+++ Übungstext +++

Weniger Glück hatte etwa Hari Aryal. Der 23-Jährige arbeitete wie Sharma früher bei der nepalesischen Armee. Die Hoffnung auf einen besseren Job im Ausland führte auch ihn über Menschenhändler nach Russland zur Armee, erzählt sein Onkel. Anfang Jänner erfuhr seine Familie, dass er im Dezember getötet wurde, rund zwei Monate nachdem er gegen die Ukraine eingerückt war. "Hari sagte immer, dass er aus Russland zurückkehren wird, nachdem er Geld verdient hat, und dass er dann ein Haus bauen wird", so sein Onkel. "Doch der Tag ist nie gekommen."

Laut offiziellen Angaben kämpfen mehr als 200 Nepalesen für die russische Armee. Beobachter gehen aber davon aus, dass die Zahl viel höher liegt. Der nepalesische Außenminister Narayan Prakash Saud gab Ende Dezember an, dass 100 Nepalesen als vermisst gelten. Die Oppositionelle und Ex-Außenministerin Bimala Rai Paudyal geht gar von 14.000 bis 15.000 Landsleuten in der russischen Armee aus.

Kanonenfutter und Sprachbarrieren

Offiziell sind bisher 13 nepalesische Staatsbürger auf russischer Seite getötet worden. Außerdem befinden sich aktuell vier Nepalesen in ukrainischer Kriegsgefangenschaft. Jene, die zurückkehren konnten, halten mit Vorwürfen nicht zurück: Vor allem die ausländischen Rekruten aus Nepal, Indien, Kuba oder Kirgisistan seien an der russischen Front Kanonenfutter.

+++

Aufgabe.
Setze den Text über Nepalesen in der russischen Armee im Anschluss an seinen letzten Satz fort.

+++ Ausgelesene Einträge +++

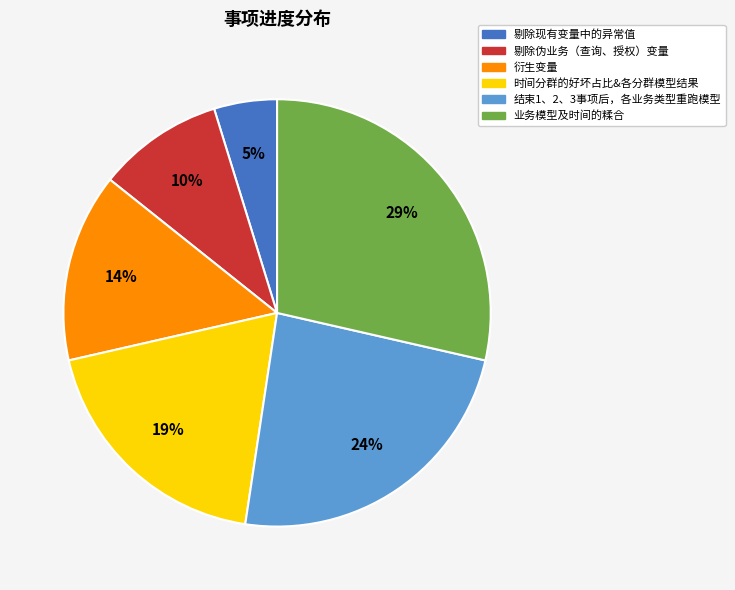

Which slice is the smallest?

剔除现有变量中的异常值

+++
+++ Ausgelesene Einträge +++

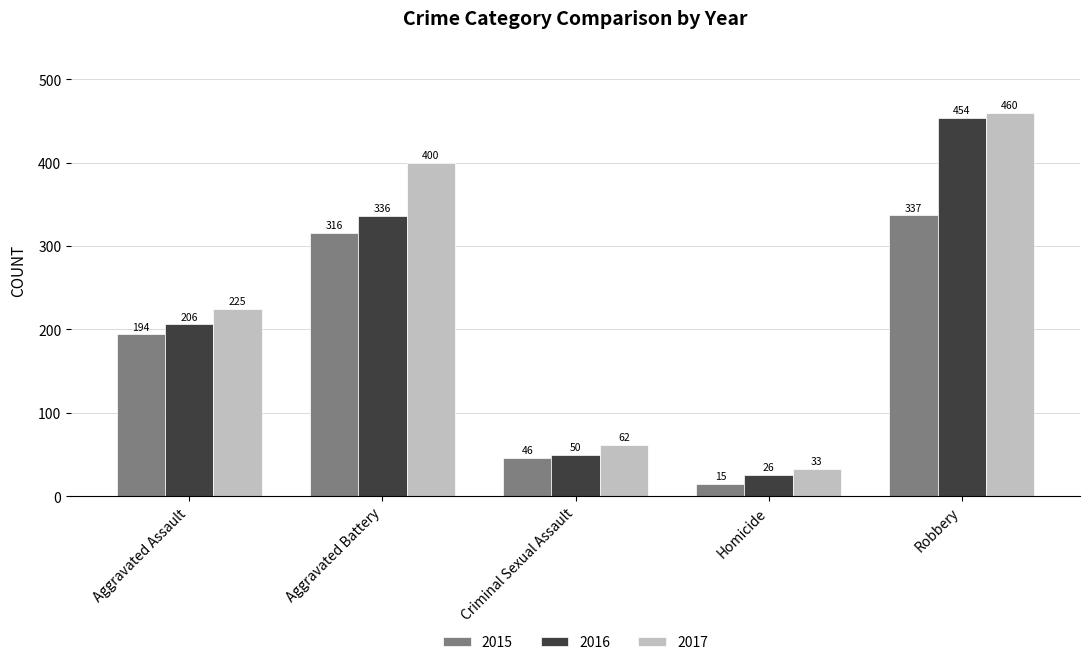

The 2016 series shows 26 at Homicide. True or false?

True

+++

Antwort.
Für ein monatliches Gehalt von 2.000 bis 4.000 US-Dollar sind trotzdem viele bereit, ihr Leben zu riskieren. Und Russland wirbt aktiv dafür: Erst im Jänner hat Wladimir Putin die Einbürgerung von Ausländern, die für Russland kämpfen, beschleunigt. Für Arbeitswillige aus armen Ländern wie Nepal ist das äußerst attraktiv. Ein Gros der Nepalesen im erwerbsfähigen Alter heuert als Billiglohnkraft in Ländern am Golf, in Malaysia oder Südkorea an, weil es im Land selbst kaum Jobchancen gibt. Über die Gastarbeiter gibt es unzählige Geschichten von Ausbeutung – vor allem, wenn die Menschen über illegale Wege ins Ausland gelangt sind.

Gleichzeitig hat auch das Söldnertum in Nepal lange Tradition. Die weltbekannten Gurkhas dienen bis heute in den britischen und indischen Armeen. Die "britische Pension", die den nepalesischen Kämpfern winkt, gilt für ganze Familien als sicheres Ticket aus der Armut. Einen derartigen Job zu ergattern, ist aber schwierig. Es sind außerdem etliche Fälle dokumentiert, in denen sich die Betroffenen eigentlich für andere Jobs bewarben, dann aber für die russische Armee arbeiten mussten. Und dabei sind nicht nur Nepalesen betroffen.

Vier Frauen nahmen im Februar an Protesten in Kathmandu teil, im Rahmen derer sie die sichere Rückkehr ihrer Ehemänner aus Russland forderten.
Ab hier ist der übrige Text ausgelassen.